Вот только спала я с его сыном. Пусть без полноценного секса, а только на уровне ласок, но все же… Это вносило некую напряженность в общение студентки с деканом.
— Ох… — хитро улыбнулся он, откинувшись на спинку кресла. Шикарного, обтянутого черной мягкой кожей кресла руководителя. И пускай Шептицкий не был главным человеком универа — нет никаких сомнений, что это случится. Если не сейчас, то через год. Такие, как он, обязательно идут к успеху. При нем и опыт, и деньги. Безукоризненная репутация. Вот только это не значило, что он святой. Отец Никиты точно не святой, в этом я убедилась лично. — Любой мужчина будет рад такой компании, Ульяна. Дверь моего кабинета всегда открыта для тебя. Ты можешь не стучаться… Проходи. Смелее. Мне надо обсудить с тобой одну деталь.
— Что-то касаемо учебы?
— Можно и так сказать, — подмигивал Шептицкий, покачиваясь в кресле. — Присаживайся поудобней. Я тебя не обижу.
Эта фраза как-то сразу резанула слух. Если кто-то говорит, что не обидит, и этот кто-то — солидный мужчина при власти… Ничего хорошего не жди. Я уже тогда осознавала, что этот визит ничем хорошим не закончится. Подсознательно ждала подвоха. И посматривала на выход.
Уверена, декан почувствовал мой страх и поэтому сделал в первую очередь то, что должен был сделать — он поднялся из кресла, прошел у меня за спиной и захлопнул дверь. Где-то сзади вероломно щелкал замок, а у меня все мелкие волоски на шее становились дыбом. Он отсекал мне пути к отступлению, перестраховывался на случай отказа, попытки побега. А ведь сам еще ничего мне толком не сказал…

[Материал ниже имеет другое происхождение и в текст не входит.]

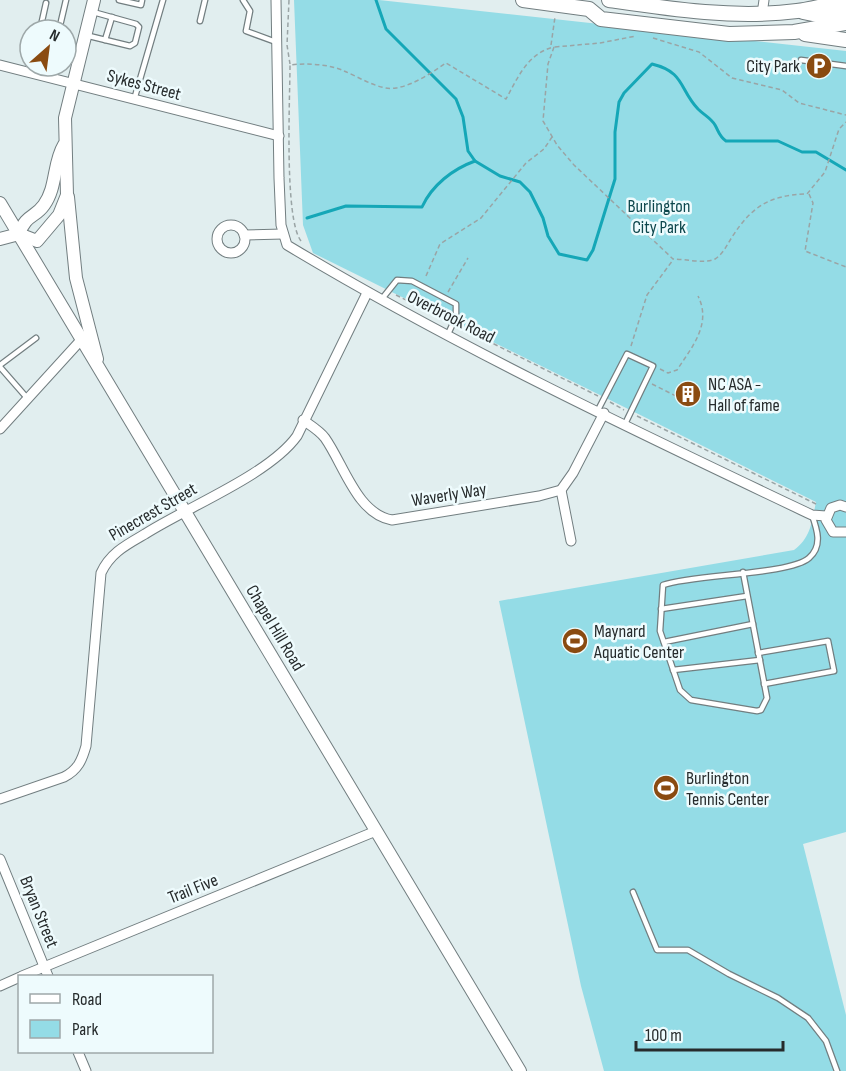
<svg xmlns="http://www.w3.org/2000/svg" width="846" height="1071" viewBox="0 0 846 1071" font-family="'Sofia Sans Condensed',sans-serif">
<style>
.green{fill:#94dce6}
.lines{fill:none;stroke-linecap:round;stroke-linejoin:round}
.stream{stroke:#15a7b7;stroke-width:3}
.lane-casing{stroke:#727e80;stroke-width:7}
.street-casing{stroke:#727e80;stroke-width:11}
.secondary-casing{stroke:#727e80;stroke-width:14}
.primary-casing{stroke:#727e80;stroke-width:16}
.path{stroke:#9aa4a5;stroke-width:1.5;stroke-dasharray:4.5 3;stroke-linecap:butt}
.lane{stroke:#fff;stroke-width:4.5}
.street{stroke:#fff;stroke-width:9}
.secondary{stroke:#fff;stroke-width:12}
.primary{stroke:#fff;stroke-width:14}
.labels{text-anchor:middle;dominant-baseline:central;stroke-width:5;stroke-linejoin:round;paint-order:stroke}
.poi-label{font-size:18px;fill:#262b2c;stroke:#eefbfd;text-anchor:start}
.street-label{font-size:18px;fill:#262b2c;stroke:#eefbfd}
.park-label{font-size:18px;fill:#0c464c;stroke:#eefbfd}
</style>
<rect width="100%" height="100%" fill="#e1eeef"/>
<path class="green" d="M294,0H379L846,51V832L803,844L846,1015V1071H604L581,986L499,601L794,550C811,538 812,521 816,502L313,253L303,225Z"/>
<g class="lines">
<g class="stream">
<path d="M376,0L386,29L456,99L463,117L468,151L475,161L500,176L520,182L530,192L543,218L548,236L559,254L587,260L593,250L615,179V132L619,102L624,93L652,64C685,72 679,89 698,109C704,115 711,118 715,125C719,132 719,136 726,141H778L802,152H816L846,170"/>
<path d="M307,218L346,206L422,207C432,185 453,169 475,161"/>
</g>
<g class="lane-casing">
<g id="lane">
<polyline points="119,0 141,5 142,0"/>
<polyline points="243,0 250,11 246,31 276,42"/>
<polyline points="200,21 205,0"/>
<polyline points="40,30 46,3"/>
<polyline points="59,30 66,0"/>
<polyline points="85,35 130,46 135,43 139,27 136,24 93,12"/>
<polyline points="105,40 112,17"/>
<polyline points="801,60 846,66"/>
<polyline points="47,78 50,66"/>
<polyline points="134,100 163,0"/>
<polyline points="381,300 397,280 412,281 456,304 456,317 448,334"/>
<polyline points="0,365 36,338"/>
<polyline points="0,367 28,399"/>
<polyline points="598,410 627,354 653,366 625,424"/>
<path d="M743,572L767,698L761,710L757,711L691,700L680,690L660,631L663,585C695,574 789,575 809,558C823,546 817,529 812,515"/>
<polyline points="661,609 747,596"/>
<polyline points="664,642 753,624"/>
<polyline points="758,653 828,641 834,671 764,684"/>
<polyline points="673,670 760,660"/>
<polyline points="633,892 657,950 688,950 729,974 778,998 808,1018 826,1041 837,1071"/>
</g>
</g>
<g class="street-casing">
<g id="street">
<path d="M276,0L279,178L281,225L287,245C455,346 635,431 812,515L826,516"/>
<polyline points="762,14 764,0"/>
<polyline points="0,65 279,136"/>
<circle cx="231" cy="239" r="14"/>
<polyline points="244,235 283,234"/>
<path d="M303,420C310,425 320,431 325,438C344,465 357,514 392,520L539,496L561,490L573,473L604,413"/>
<polyline points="0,429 81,340"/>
<polyline points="561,490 571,541"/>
<polyline points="846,507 840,505 831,508 826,520 833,532 846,532"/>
<path d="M0,799L64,777C78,770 82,760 86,746L101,573C110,553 126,545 145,534C187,507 269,475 297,436L367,293"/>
<polyline points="0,859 48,976"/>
<polyline points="22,976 376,831"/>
<polyline points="0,986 20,977"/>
<polyline points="78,1052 86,1071"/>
</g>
</g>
<g class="secondary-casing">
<g id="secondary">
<polyline points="68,197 76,278 97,359"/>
<polyline points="0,203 520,1071"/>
<polyline points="19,234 37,241 59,215 67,195 65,118 94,0"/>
<path d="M19,234C26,214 35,218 44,205C57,187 53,163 64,145"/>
<polyline points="0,239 19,234"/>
</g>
</g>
<g class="primary-casing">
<g id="primary">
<polyline points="523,0 589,9 601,19 729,34 794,32 846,23"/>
<path d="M609,0C670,9 735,19 797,11C813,9 830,4 846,1"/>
<polyline points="803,12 822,16 846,10"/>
<polyline points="805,34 846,40"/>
</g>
</g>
<g class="path">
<polyline points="289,0 287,45 290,64"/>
<polyline points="653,38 699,52 732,78 782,90 799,103 846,115"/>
<polyline points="551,45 555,17"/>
<polyline points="555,47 600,43 636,36"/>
<polyline points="809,194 813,203 805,251 846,267"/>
<path d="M301,241C284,219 290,98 290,65C305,63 330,64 344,71C359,77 380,91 396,88C414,85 431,73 446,63L506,99C518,77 528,53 554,47L548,64L543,121L557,145L574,165L673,259C685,259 705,264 715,259C723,254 727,245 732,237C752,206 770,195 807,194L825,172L839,129L846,122"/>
<polyline points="426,276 440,244 481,218 526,163 544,149 552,137"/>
<polyline points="448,292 468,258"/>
<polyline points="396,295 448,321"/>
<polyline points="460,327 598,396"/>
<polyline points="631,346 647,295 673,260"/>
<path d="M660,369L668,373L677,370C692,347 712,324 698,296"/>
<polyline points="652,384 676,396"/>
<polyline points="610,402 624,410"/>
<polyline points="637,416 818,505"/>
</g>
<use href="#lane" class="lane"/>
<use href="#street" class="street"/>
<use href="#secondary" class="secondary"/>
<use href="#primary" class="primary"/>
</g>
<defs>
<g id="parking-disc" transform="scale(1.35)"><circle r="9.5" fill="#8a4b11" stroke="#eefbfd"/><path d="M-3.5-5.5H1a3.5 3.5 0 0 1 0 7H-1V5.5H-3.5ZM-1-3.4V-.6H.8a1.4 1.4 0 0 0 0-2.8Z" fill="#fff"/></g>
<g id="building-disc" transform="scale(1.35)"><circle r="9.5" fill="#8a4b11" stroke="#eefbfd"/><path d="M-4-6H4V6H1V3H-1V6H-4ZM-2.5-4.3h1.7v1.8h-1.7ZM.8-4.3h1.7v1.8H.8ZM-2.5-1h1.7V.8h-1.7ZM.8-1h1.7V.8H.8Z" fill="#fff"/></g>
<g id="stadium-disc" transform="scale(1.35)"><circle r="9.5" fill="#8a4b11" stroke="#eefbfd"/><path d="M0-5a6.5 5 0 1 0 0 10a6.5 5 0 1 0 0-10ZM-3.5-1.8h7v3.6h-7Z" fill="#fff"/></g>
</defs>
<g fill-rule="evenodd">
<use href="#parking-disc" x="819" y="66"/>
<use href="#building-disc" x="688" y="394"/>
<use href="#stadium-disc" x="575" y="641"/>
<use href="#stadium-disc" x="666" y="788"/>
</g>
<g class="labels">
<g class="poi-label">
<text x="800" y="66" text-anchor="end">City Park</text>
<text x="708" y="384">NC ASA -<tspan x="708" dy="21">Hall of fame</tspan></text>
<text x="594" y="631">Maynard<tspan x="594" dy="21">Aquatic Center</tspan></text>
<text x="686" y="778">Burlington<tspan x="686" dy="21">Tennis Center</tspan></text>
</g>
<g class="street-label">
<text transform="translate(144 85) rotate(15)">Sykes Street</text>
<text transform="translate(451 317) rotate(27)">Overbrook Road</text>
<text transform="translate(449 495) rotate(-9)">Waverly Way</text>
<text transform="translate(153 512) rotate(-30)">Pinecrest Street</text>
<text transform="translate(275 628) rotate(59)">Chapel Hill Road</text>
<text transform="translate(193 889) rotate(-22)">Trail Five</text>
<text transform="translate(39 912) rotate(68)">Bryan Street</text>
</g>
<g class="park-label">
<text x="659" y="206">Burlington<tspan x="659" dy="21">City Park</tspan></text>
</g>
</g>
<rect x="18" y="975" width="195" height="78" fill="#eefbfd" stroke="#9ea8a9" stroke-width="1.5"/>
<rect x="30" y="994" width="30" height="9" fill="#ffffff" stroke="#9ea8a9" stroke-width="1.5"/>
<text x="72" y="1005" font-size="18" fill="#262b2c">Road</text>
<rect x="30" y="1020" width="30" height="18" fill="#94dce6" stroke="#9ea8a9" stroke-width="1.5"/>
<text x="72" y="1035" font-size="18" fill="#262b2c">Park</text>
<g transform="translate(48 48) rotate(28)"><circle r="28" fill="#eefbfd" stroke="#9ea8a9" stroke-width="1.5"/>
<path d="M0-4.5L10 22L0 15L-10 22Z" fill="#8a4b11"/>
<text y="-9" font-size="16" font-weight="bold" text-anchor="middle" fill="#262b2c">N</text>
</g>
<path d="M636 1041v9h147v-9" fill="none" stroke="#262b2c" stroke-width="3"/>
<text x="645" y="1041" font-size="18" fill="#262b2c" stroke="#eefbfd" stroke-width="4.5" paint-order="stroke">100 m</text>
</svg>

Я слышала о том, что некоторые девочки с потока жаловались на абьюз. Но мне в это не верилось. Я думала, что это невозможно, пока сама не оказалась взаперти — в его роскошном кабинете. С коричневым кожаным диваном, на котором без проблем бы поместились двое. А то и трое людей. В любом положении. Будь то поза сидя или лежа. Или как угодно по-другому.
А ведь совсем недавно у знакомой был аборт. И она не комментировала, кто отец. Но подруги за спиной шептались, будто это декан. Она была беременна от Шептицкого — от этого ловеласа в белом пальто. И вот теперь я сама оказалась на краю той самой пропасти.
— Зачем вы закрыли дверь? — спросила я, вытирая каплю пота со лба.
Хоть и был уже сентябрь, на дворе стоял погожий день. Было по-летнему жарко. Буквально зной, как в середине июля. Когда все раздеты и носят мини-юбки — настолько короткие, что при наклоне видно трусики.
Это сводит мужиков с ума. Количество случайных сексуальных актов росло арифметической прогрессией.
Но я не такая. На мне был обычный сарафан. Из легкой тонкой ткани, чтобы не было жарко — чтобы кожа дышала. Самая простецкая одежда. Никого не пыталась соблазнить. Даже напротив — я очень боялась спровоцировать декана. Вдруг он выпил или поссорился как раз с женой.
— Уля-Уля-Уля… — повторял Владлен Николаевич, обходя большой дубовый стол, чтобы присесть у открытого дела. Взять в руки папку с моим именем. — Ульяна Фомина. Девятнадцать лет. Второй курс. Учишься в престижном вузе. Да еще и на бюджете… Наверняка ведь мечтаешь стать востребованным медиком, не так ли? — оторвал он глаза от анкеты и взглянул на меня повнимательнее. — К сожалению, таких, как ты, очень много. Все мечтают, все хотят.